Using the definition of Chern character and Adams operation, one can easily get the following statement:

Let $X$ be a finite CW-complex and $\alpha\in K^{-1}(X)$. Then we have \begin{eqnarray} \text{ch}(\psi^l(\alpha))=\sum_il^i\text{ch}_{2i-1}(\alpha) \end{eqnarray} where $\text{ch}_k(\alpha)$ is the degree $k$ term of $\text{ch}(\alpha)$.
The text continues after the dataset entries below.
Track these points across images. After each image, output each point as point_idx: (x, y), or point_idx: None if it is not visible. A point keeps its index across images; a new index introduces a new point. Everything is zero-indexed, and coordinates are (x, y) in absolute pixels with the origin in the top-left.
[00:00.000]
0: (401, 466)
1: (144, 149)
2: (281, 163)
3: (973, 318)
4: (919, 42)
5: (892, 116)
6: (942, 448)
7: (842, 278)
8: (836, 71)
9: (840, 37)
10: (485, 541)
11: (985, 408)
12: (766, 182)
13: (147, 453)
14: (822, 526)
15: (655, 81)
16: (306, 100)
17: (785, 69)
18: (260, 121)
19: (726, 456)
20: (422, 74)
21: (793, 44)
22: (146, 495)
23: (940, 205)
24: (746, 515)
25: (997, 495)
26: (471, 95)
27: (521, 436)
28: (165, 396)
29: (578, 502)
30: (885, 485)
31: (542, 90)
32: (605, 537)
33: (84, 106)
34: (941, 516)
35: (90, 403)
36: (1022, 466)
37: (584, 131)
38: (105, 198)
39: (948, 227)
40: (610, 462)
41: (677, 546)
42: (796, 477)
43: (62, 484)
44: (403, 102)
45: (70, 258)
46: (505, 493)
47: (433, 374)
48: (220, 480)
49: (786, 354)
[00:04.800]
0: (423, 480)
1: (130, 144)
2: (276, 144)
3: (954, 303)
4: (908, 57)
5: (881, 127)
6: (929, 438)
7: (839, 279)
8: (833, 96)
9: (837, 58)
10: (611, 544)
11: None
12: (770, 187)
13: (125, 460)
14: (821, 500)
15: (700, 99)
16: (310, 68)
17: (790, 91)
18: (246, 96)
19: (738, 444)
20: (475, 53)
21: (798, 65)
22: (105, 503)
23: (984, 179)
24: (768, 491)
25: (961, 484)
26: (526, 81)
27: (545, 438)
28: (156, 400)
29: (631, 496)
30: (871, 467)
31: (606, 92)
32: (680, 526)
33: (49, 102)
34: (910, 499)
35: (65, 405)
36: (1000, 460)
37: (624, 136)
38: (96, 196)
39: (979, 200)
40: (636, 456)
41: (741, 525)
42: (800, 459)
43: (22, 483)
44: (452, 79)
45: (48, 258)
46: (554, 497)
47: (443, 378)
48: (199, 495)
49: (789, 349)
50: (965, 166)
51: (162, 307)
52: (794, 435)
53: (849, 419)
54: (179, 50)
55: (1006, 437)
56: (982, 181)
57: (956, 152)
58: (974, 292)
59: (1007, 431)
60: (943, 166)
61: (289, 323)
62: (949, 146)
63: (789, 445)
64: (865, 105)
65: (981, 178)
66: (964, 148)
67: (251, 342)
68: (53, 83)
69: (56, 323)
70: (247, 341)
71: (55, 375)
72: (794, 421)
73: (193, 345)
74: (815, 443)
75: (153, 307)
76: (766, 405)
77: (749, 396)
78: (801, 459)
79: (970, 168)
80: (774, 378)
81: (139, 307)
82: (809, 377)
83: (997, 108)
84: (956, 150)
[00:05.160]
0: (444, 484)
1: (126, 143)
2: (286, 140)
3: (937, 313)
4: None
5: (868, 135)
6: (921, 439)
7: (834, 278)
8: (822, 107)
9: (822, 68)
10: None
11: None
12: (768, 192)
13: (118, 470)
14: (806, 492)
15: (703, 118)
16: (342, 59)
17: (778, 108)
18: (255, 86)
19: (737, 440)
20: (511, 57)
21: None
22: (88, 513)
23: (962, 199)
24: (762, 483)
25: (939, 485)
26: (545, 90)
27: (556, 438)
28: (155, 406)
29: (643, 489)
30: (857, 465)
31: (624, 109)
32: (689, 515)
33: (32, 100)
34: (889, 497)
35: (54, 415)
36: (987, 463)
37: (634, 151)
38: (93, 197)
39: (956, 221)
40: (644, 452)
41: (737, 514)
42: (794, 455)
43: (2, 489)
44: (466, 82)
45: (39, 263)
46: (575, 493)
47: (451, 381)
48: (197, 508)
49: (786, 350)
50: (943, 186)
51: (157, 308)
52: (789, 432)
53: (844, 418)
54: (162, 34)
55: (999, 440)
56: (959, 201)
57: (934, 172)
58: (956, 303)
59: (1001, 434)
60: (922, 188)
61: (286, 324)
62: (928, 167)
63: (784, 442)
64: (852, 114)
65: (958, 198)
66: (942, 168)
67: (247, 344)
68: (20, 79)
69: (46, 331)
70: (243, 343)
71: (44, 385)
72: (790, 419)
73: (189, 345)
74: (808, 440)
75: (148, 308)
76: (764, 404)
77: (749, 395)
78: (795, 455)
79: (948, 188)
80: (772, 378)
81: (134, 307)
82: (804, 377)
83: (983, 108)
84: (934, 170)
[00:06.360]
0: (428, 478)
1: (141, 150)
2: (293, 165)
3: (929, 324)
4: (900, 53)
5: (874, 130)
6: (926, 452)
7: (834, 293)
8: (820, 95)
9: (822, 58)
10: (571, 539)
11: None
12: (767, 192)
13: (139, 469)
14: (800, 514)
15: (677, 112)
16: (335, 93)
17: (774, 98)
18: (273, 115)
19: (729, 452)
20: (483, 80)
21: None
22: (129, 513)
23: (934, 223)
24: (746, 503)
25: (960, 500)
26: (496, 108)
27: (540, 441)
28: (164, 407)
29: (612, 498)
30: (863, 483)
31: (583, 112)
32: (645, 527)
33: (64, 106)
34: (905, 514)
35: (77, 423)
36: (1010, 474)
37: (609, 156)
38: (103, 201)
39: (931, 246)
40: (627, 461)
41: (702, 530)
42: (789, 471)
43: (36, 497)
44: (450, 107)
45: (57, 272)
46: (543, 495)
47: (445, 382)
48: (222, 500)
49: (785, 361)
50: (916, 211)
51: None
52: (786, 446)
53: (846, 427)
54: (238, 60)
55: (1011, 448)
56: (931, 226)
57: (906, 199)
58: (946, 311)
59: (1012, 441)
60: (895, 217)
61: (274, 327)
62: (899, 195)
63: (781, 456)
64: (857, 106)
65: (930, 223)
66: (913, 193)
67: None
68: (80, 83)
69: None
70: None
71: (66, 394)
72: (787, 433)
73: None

Returning to the case $X=U(n)$, we know that $H^*(U(n), \mathbb{Q})$ is also an exterior algebra on $n$ primitive generators of degrees $1, 3, 5, \cdots, 2n-1$. So if $\alpha$ is a (rational) primitive element of $K^*(U(n))\otimes\mathbb{Q}$ which is also an eigenvector of $\psi^l$, then there exists $1\leq j\leq n$ such that $\text{ch}_{2i-1}(\alpha)$ is zero for $i\neq j$ but nonzero for $i=j$, and the corresponding eigenvalue is $l^j$. So the eigenvalues of $lM(l, n)$ are $l, l^2, \cdots, l^n$. This recent paper has more details of the above discussion.